Both of Georgia’s senators and all five of its Democratic U.S. Representatives signed onto another brief arguing that the FDA’s approval process was thorough and overseen by the Legislative branch.
The brief, signed by 253 members of Congress, says the attempt to overturn the agency’s determination has “no basis in law, threatens the Congressionally mandated drug approval process, and poses a serious health risk to pregnant individuals by making abortion more difficult to access—when access has already been seriously eroded in the aftermath of Dobbs v. Jackson Women’s Health Organization.”
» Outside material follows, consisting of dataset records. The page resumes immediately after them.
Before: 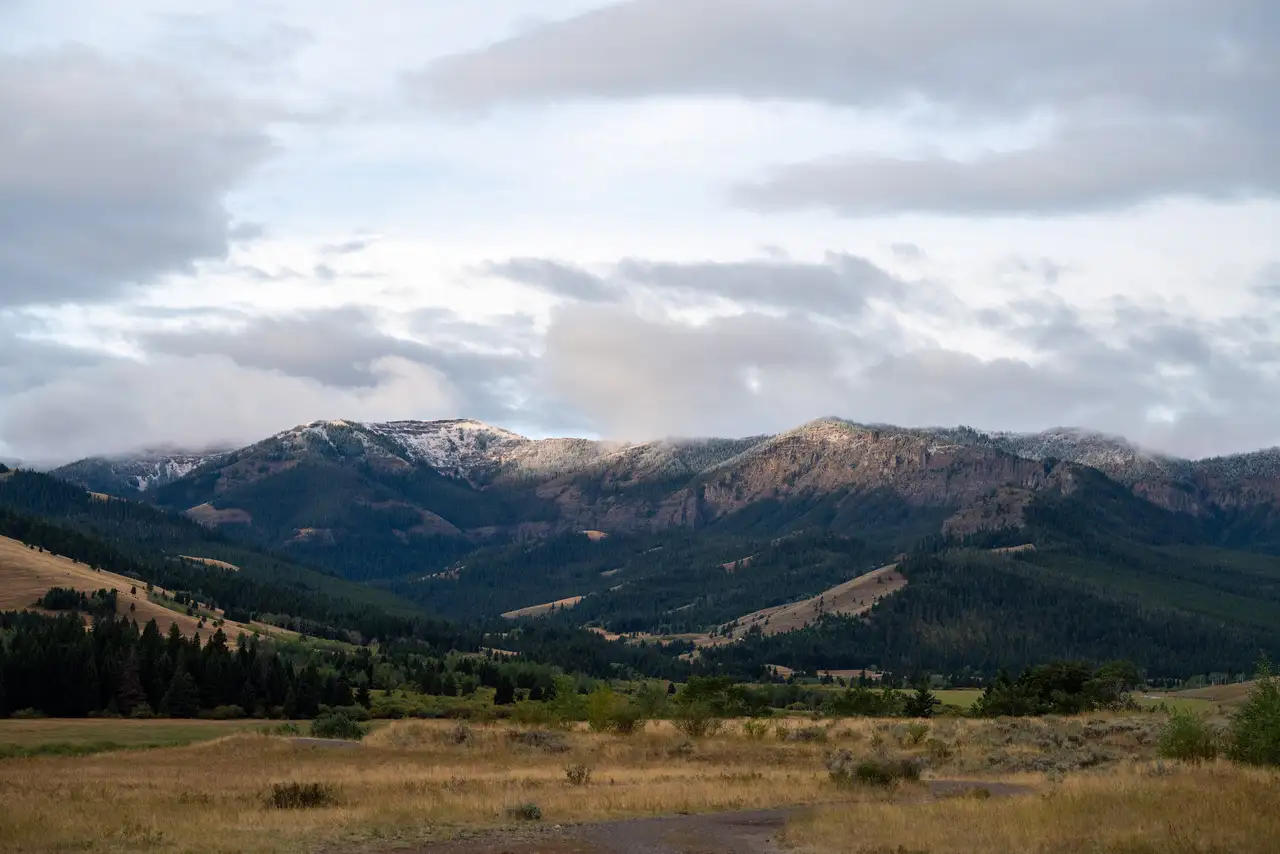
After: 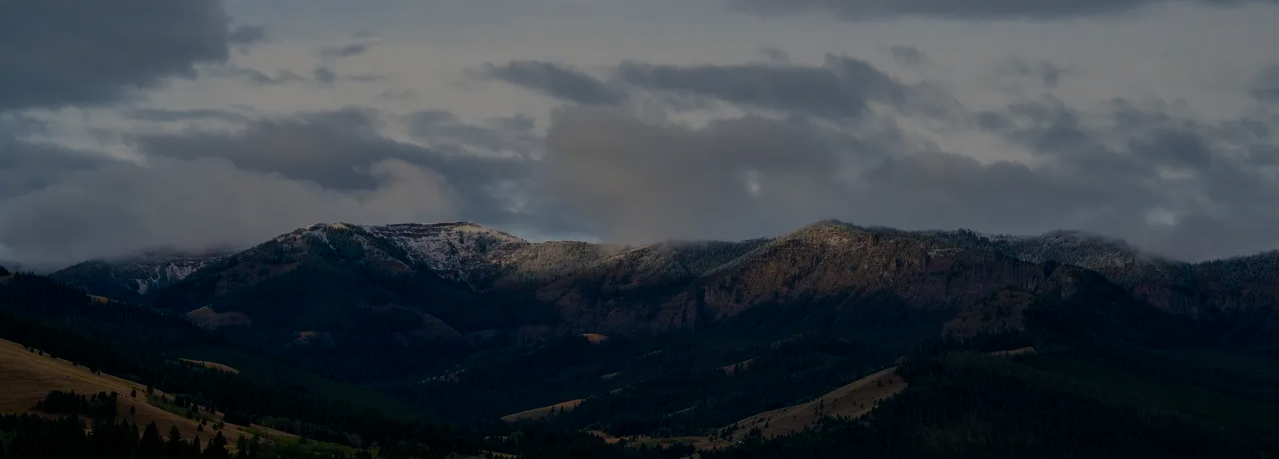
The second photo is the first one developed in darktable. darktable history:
color balance rgb: shadows lift › chroma 3.182%, shadows lift › hue 240.46°, highlights gain › chroma 3.007%, highlights gain › hue 72.15°, perceptual saturation grading › global saturation 20%, perceptual saturation grading › highlights -25.653%, perceptual saturation grading › shadows 24.464%, perceptual brilliance grading › highlights 20.434%, perceptual brilliance grading › mid-tones 20.461%, perceptual brilliance grading › shadows -20.083%, global vibrance 19.306%
exposure: exposure -2.432 EV, compensate highlight preservation false
crop and rotate: top 23.281%, bottom 22.947%
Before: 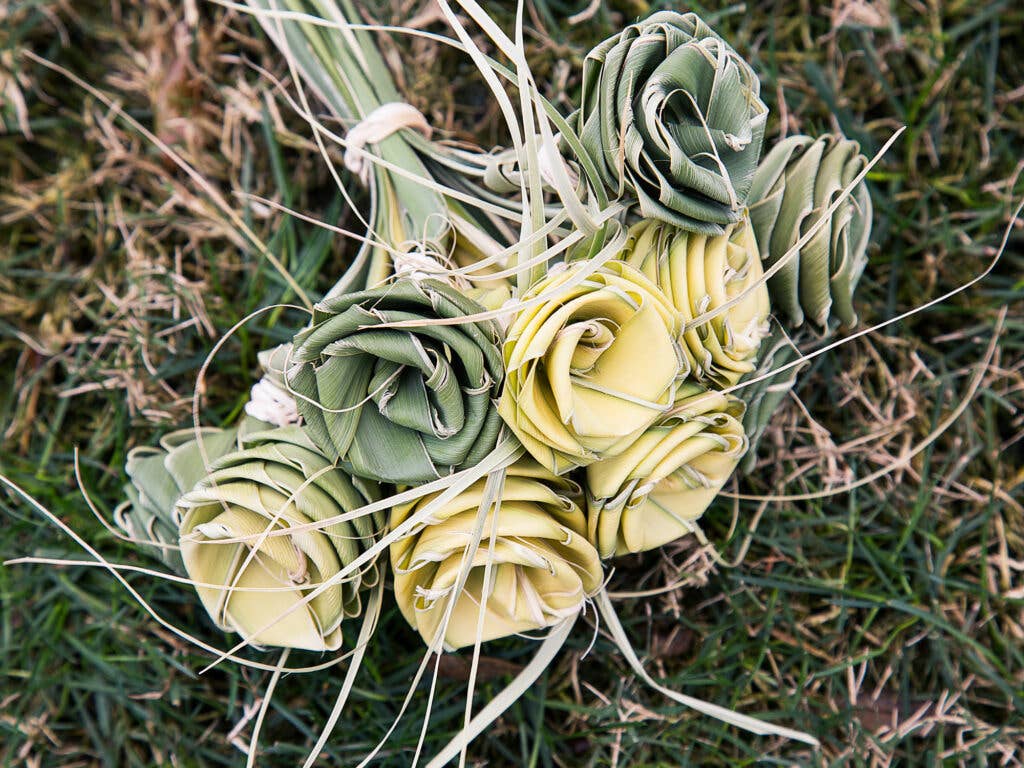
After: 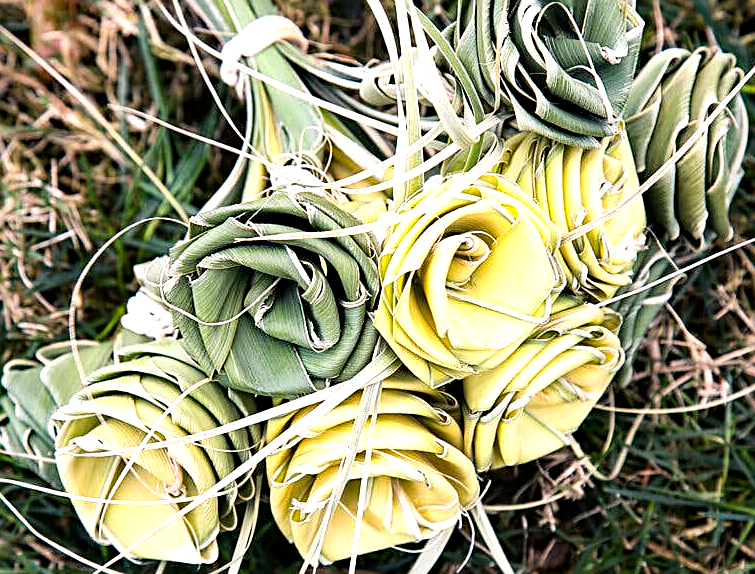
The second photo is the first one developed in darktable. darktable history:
sharpen: on, module defaults
tone equalizer: -8 EV -0.72 EV, -7 EV -0.737 EV, -6 EV -0.575 EV, -5 EV -0.396 EV, -3 EV 0.393 EV, -2 EV 0.6 EV, -1 EV 0.689 EV, +0 EV 0.743 EV, luminance estimator HSV value / RGB max
haze removal: strength 0.386, distance 0.216, compatibility mode true, adaptive false
crop and rotate: left 12.168%, top 11.362%, right 14.014%, bottom 13.793%
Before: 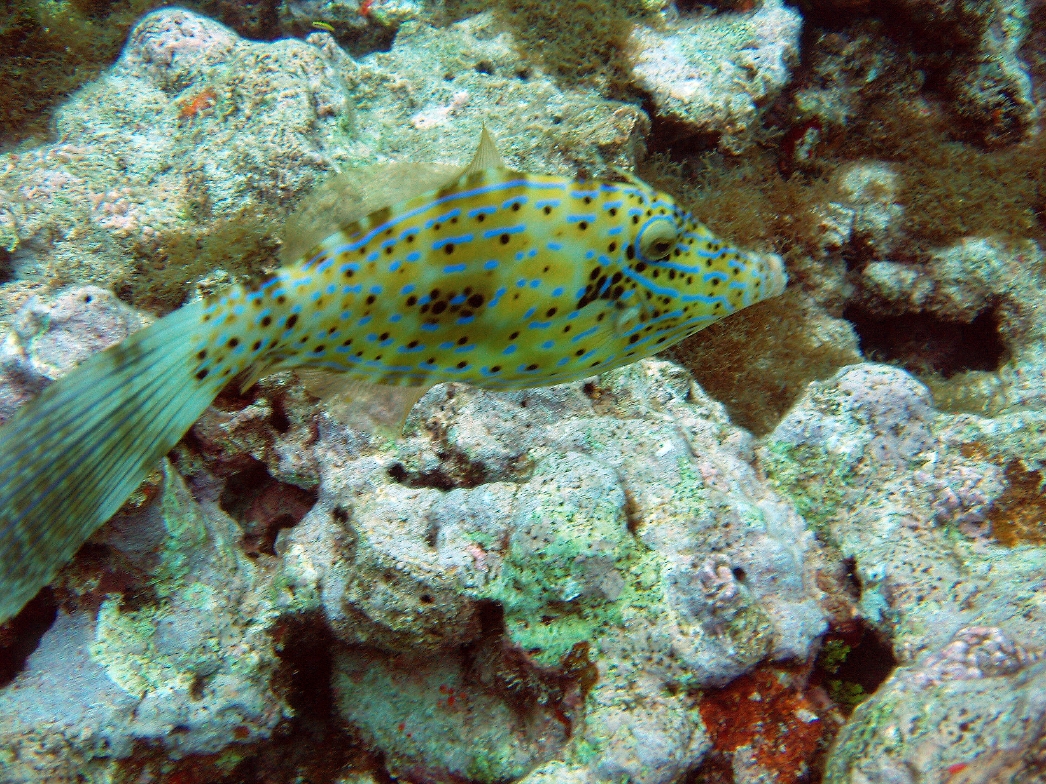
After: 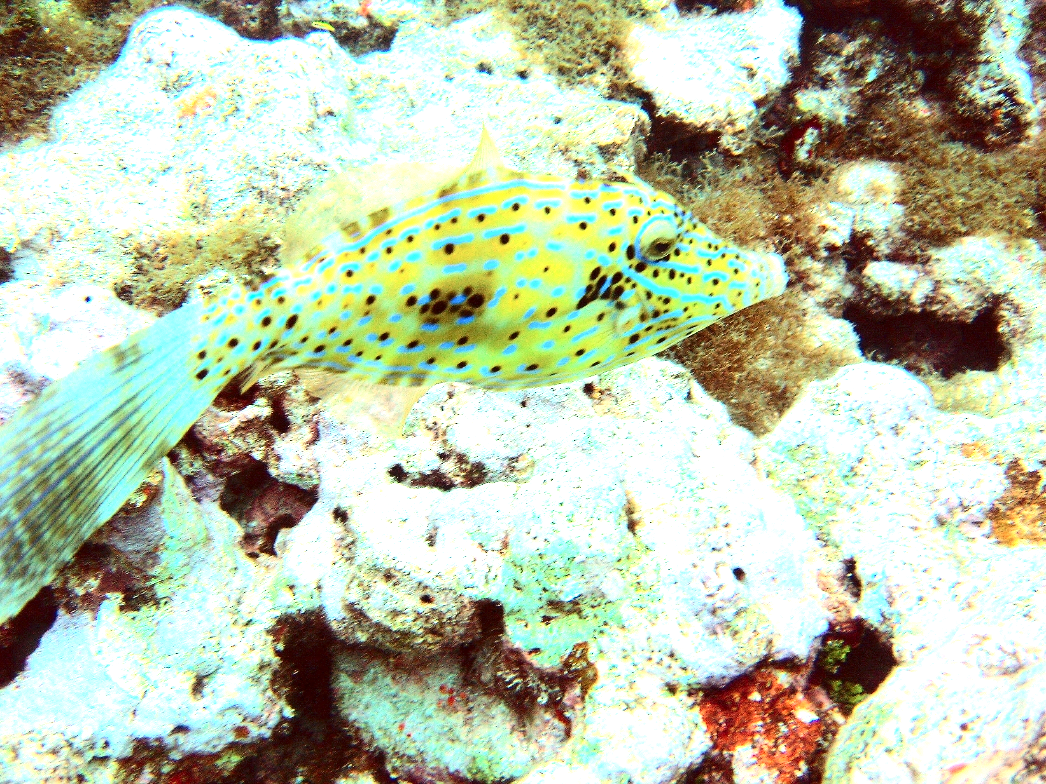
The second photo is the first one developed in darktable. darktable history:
exposure: black level correction 0, exposure 1.923 EV, compensate highlight preservation false
contrast brightness saturation: contrast 0.279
A January poll from the Atlanta Journal-Constitution suggests that instituting more severe abortion bans may be a tough political sell in Georgia. The poll found that 49% of Georgians say it should be easier to get an abortion. Another 24% said it should stay about the same, and only 21% said it should be more difficult.
Easters predicts new attempts to reduce abortion access will steer more women away from Republicans in future elections.
“We don’t know what the Georgia Supreme Court will do based on the hearings they held in March on the legality of the current six-week ban in Georgia, but I believe the impact of all of this uncertainty about abortion and where Georgia stands, is it legal or is it not, what does this ruling mean, or that ruling mean, is making women far more aware of how dramatically different their medical autonomy and medical options are under this bill,” she said.
“A lot of women are going to be really effective in how they support candidates, knock doors and write checks over the next twelve months,” she added.